Paul Rejer
- Full name: Paul Rejer
- Born: 16 May 1954 (age 70) Dudley, Worcestershire, England, UK

Domestic
- Years: League / Role
- 1986–1994: Football League / Linesman
- 1992–1994: Premier League / Linesman
- 1994–2003: Football League / Referee

International
- Years: League / Role
- 1992–1994: FIFA listed / Linesman

= Paul Rejer =

English football referee

Paul Rejer (born 16 May 1954) is an English former football referee.

==Career==

He began refereeing in 1978 in leagues local to his home, becoming an assistant referee in the Football League in 1986. In 1992, he progressed to the Premier League list of assistants, the first season of the league. Also the FIFA Linesmen’s List, the very first year of FIFA Linesman. He was elevated to the Referees List in the Football League in 1994. He was fortunate to have officiated as a Referee or Assistant Referee at all 92 professional clubs in England.

His first match in charge after his promotion in 1994 was the Football League Third Division (now League Two) encounter between Barnet and Scunthorpe United at Underhill Stadium on 13 August 1994, which finished 2-1 to the away side.

He was Linesman in the FA Challenge Cup at Wembley Stadium in 1994 between Manchester United and Chelsea (4-0). His other appearance at Wembley was in the FA Charity Shield in 1991 between Arsenal and Tottenham Hotspur F.C. He was Linesman in the UEFA Cup Final in 1992 between Torino and Ajax (2-2). He also officiated in three World Cup qualifying games and three UEFA Champions League games. He officiated in two FA Cup Semi Finals 1991, Nottingham Forest v West Ham United, 1993 Arsenal v Tottenham Hotspur F.C. and two League Cup Semi Finals. In 1997, he refereed an FA Trophy semi-final and two FA Vase Semi Finals, in 1996, Mangotsfield United v Clitheroe and Tiverton Town and Taunton Town in 1999 Other significant games he has been involved in during his career: 2 League Cup Semi Finals – 4th Official, 1996 League One Play Off Semi Final – 4th Official, 1998 League One Play Off Semi Final – 4th Official. 1994 Staffordshire County FA Senior Cup Final - Referee LDV Vans Final, 2003– 4th Official.

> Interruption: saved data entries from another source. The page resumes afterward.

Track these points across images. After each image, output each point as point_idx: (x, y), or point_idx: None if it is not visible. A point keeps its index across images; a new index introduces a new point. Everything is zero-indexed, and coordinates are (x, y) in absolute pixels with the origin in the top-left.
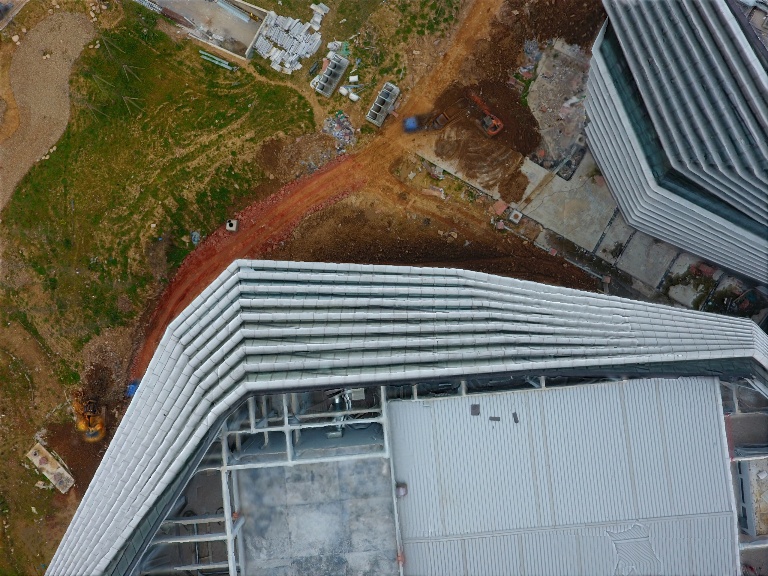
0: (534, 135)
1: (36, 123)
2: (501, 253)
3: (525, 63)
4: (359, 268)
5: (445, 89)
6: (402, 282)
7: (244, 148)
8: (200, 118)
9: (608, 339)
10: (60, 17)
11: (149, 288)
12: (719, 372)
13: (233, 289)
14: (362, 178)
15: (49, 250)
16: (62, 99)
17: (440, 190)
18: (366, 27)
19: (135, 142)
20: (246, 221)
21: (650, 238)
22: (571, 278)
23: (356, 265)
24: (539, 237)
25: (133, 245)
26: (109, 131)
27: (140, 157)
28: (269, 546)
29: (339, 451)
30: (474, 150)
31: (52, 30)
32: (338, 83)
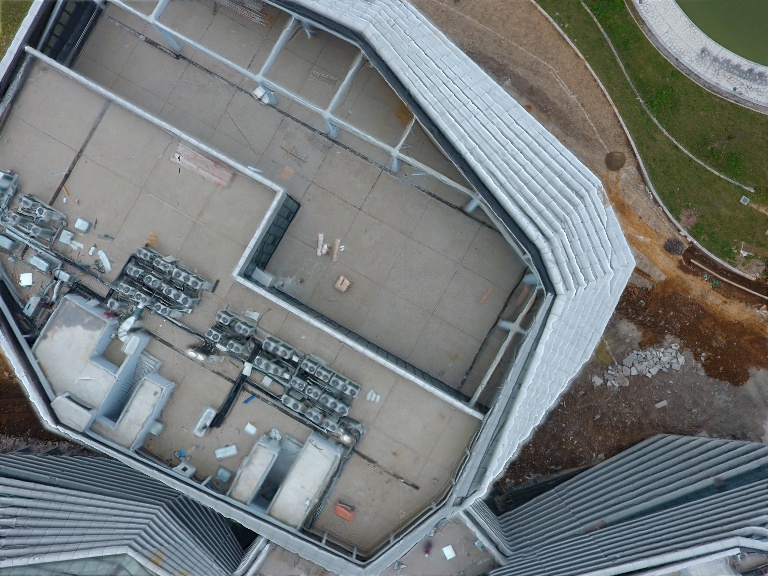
0: None
1: None
2: None
3: None
4: None
5: None
6: None
7: None
8: None
9: None
10: None
11: None
12: (73, 575)
13: None
14: None
15: None
16: None
17: None
18: None
19: None
20: None
21: None
22: None
23: None
24: None
25: None
26: None
27: None
28: None
29: None
30: None
31: None
32: None
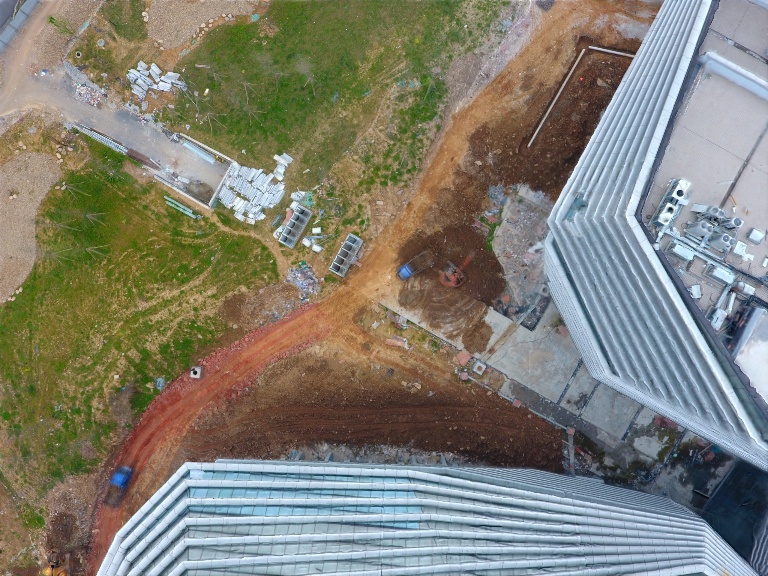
0: (499, 281)
1: (3, 263)
2: (465, 404)
3: (490, 207)
4: (309, 470)
5: (409, 238)
6: (352, 488)
7: (206, 304)
8: (163, 270)
9: (556, 560)
10: (27, 158)
11: (113, 435)
12: None
13: (180, 502)
14: (326, 327)
15: (14, 395)
16: (28, 239)
17: (404, 340)
18: (329, 178)
19: (99, 289)
20: (211, 367)
21: (614, 390)
22: (535, 430)
23: (306, 467)
24: (503, 387)
25: (96, 395)
26: (74, 275)
27: (104, 306)
28: None
29: None
30: (438, 300)
31: (19, 170)
32: (301, 234)
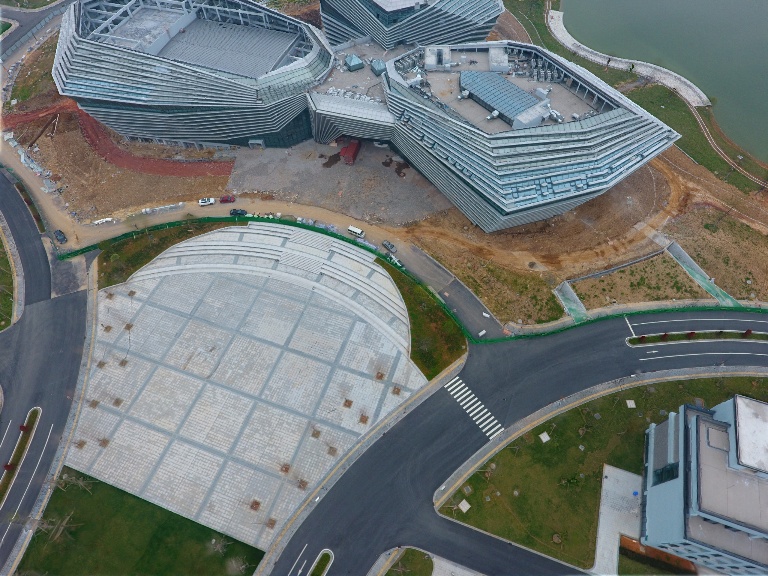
0: None
1: None
2: None
3: None
4: None
5: None
6: None
7: None
8: None
9: None
10: None
11: None
12: None
13: None
14: None
15: None
16: None
17: None
18: None
19: None
20: None
21: None
22: None
23: None
24: None
25: None
26: None
27: None
28: (133, 24)
29: (172, 13)
30: None
31: None
32: None
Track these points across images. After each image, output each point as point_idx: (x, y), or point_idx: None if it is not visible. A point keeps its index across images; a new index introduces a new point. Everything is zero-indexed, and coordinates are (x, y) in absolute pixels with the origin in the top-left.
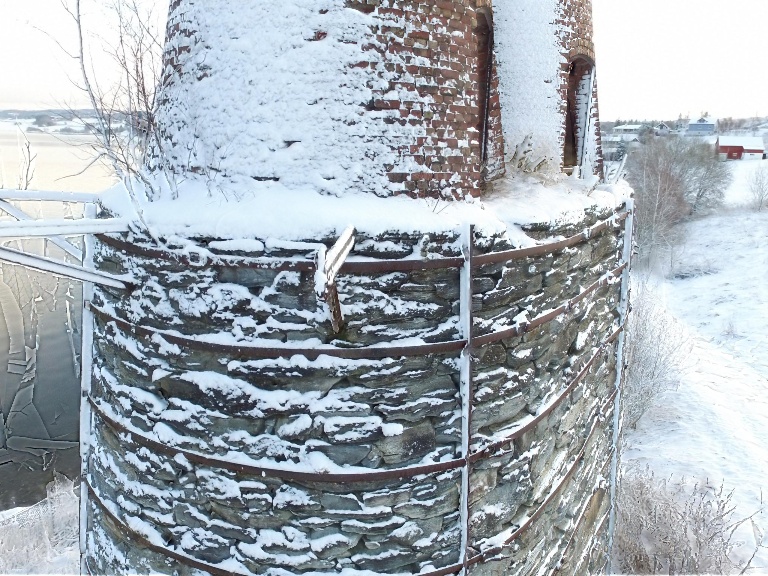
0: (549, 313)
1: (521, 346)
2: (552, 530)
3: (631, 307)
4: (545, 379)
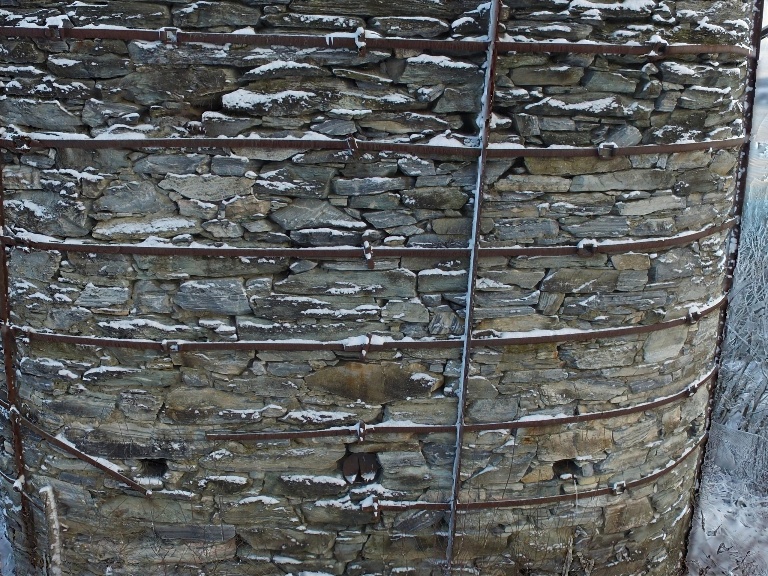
0: (113, 29)
1: (67, 55)
2: (164, 302)
3: (599, 148)
4: (120, 109)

In August 2003 he retired from active refereeing and became an assessor on the football league. Then in 2004 he was appointed Select Group Assistant Referee Coach, coaching the Assistant Referee’s who operate on the Premier League. At the same time he became an assessor on the Premier League. In 2007, he was promoted to Select Group Assistant referee Manager. The Assistant Referee’s Darren Cann and Mike Mullarkey, who were the World Cup Assistant Referee’s in South Africa and the European Champions League final, both in 2010, gave him ‘significant’ credit for their development. Howard Webb also made reference to the help Paul had been to him personally.

In November 2012 he was appointed Training and Development Manager for the Professional Referees Organization (PRO), responsible for all the match officials that operate in Major League Soccer (MLS), in the USA based in New York City.

He is an expert in the Laws of the Game, particularly Law 11 (Offside), and is consulted whenever there are law changes to deliver interpretations.

Rejer is world-renowned as a Referee coach; he is in great demand in World Soccer. He has delivered “Premier Skills” courses with Keith Hackett on behalf of the English Premier League and the British Council, in Yaounde, Cameroon, February 2011, Addis Ababa, Ethiopia, March 2011, Kuala Lumpur, Malaysia, July 2011, Nairobi, Kenya, November, 2011, Logos, Nigeria, March 2012. He has also appeared at referees conferences as a principal speaker at Dublin, Republic Of Ireland Referees Annual Conference, February 2010, St. Andrews, Scotland, Scottish FA referees annual conference, May, 2009. FA of Wales annual conference at Newtown, Wales, January 2009 and 2010. Soccer Nation Referees Conference and exhibition, Los Angeles, February 2013 and 2014.